■ Исходный текст
--------

Многие часы продолжался этот плач, со многими слезами умиленно прощались с покойным, ходили сетуя, вздыхали и рыдали, умиленно говорили о Сергии. Он ушел к Господу, где получит великую мзду и воздаяние за его дела, а оставшиеся из тех, кто знал его, стали сиротами.
Тем ныне и мы по нем жадаемь и плачемся, яко остахомъ его и обнищахом зело, яко осирехом и умалихомся, яко смирихомся и уничижихомся, яко оскръбихомся и убожихомся…
с постепенным переходом к и–«соединительному» фрагменту:
Мнози же убо елици к нему веру и любовь имуше не токмо в животе, но и по смерти къ гробу его присно приходяще, и съ страхомь притекающе, и верою приступающе, и любовию припадающе, и съ умилениемь приничюще, и руками объемълюще святолепно и благоговейно, осязающе очима, и главами своими прикасающеся, и любезно целующе раку мощей его, и устнами чистами лобызающе, и верою теплою и горяшемь желаниемь и многою любовию беседующе к нему, акы живу, по истине и по успении живому, и съ слезами глаголюще к нему.
«Похвальное слово» завершается «Молитвой», которая, собственно, как и в других подобных случаях, находится вне его и представляет собой особый ритуал, коим ни «Житие», ни даже — в определенном смысле — «Похвальное слово» не являются.

--------

■ Предоставленные материалы

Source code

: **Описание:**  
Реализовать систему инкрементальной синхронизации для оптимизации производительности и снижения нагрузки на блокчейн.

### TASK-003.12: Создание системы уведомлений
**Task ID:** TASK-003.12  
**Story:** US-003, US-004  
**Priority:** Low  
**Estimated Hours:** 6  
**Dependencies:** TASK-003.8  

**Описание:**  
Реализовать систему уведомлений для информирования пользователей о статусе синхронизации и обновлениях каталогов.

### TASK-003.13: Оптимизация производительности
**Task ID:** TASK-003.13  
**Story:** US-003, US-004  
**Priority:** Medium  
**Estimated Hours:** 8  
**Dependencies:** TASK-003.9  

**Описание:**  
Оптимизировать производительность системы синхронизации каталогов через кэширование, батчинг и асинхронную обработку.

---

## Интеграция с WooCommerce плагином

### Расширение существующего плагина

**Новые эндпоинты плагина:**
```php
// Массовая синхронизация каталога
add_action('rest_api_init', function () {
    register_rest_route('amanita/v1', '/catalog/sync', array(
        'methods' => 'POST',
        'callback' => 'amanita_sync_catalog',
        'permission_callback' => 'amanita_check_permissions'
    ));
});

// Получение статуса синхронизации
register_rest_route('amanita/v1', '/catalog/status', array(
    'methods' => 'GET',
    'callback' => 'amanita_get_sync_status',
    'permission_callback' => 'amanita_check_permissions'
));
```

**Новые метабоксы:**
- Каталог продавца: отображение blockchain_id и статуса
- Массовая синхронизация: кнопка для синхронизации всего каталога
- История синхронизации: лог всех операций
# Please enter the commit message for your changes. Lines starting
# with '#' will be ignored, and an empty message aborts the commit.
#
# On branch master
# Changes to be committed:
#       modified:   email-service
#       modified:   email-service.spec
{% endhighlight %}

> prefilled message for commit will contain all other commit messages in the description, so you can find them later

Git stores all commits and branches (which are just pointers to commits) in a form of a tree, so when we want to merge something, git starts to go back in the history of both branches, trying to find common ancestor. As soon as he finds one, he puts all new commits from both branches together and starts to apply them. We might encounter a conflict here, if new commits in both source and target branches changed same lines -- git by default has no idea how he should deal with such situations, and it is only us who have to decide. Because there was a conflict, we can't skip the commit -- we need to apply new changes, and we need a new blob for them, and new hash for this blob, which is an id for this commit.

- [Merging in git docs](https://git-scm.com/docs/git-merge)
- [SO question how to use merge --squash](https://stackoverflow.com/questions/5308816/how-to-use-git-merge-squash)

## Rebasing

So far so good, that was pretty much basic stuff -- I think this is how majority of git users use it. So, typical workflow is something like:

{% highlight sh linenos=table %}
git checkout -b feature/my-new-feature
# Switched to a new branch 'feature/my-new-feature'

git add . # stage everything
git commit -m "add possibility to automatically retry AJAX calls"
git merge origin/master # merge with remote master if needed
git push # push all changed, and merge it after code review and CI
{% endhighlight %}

--------

■ Что сделать
Процитируйте исходный текст, начав со слов «Многие часы продолжался» и остановившись после слов «его, стали сиротами.».

■ Результат
Многие часы продолжался этот плач, со многими слезами умиленно прощались с покойным, ходили сетуя, вздыхали и рыдали, умиленно говорили о Сергии. Он ушел к Господу, где получит великую мзду и воздаяние за его дела, а оставшиеся из тех, кто знал его, стали сиротами.